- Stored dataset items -

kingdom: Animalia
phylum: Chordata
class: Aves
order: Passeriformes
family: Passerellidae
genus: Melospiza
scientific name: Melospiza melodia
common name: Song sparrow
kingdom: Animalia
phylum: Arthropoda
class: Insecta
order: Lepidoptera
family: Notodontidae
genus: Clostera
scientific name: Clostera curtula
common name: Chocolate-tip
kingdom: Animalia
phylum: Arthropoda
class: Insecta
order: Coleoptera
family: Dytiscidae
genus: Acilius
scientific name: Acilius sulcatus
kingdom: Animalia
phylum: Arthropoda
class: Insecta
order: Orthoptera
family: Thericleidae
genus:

- Stated task -
Locate each row above that contains the word "name" and copy those rows out in full.

- Exercise solution -
scientific name: Melospiza melodia
common name: Song sparrow
scientific name: Clostera curtula
common name: Chocolate-tip
scientific name: Acilius sulcatus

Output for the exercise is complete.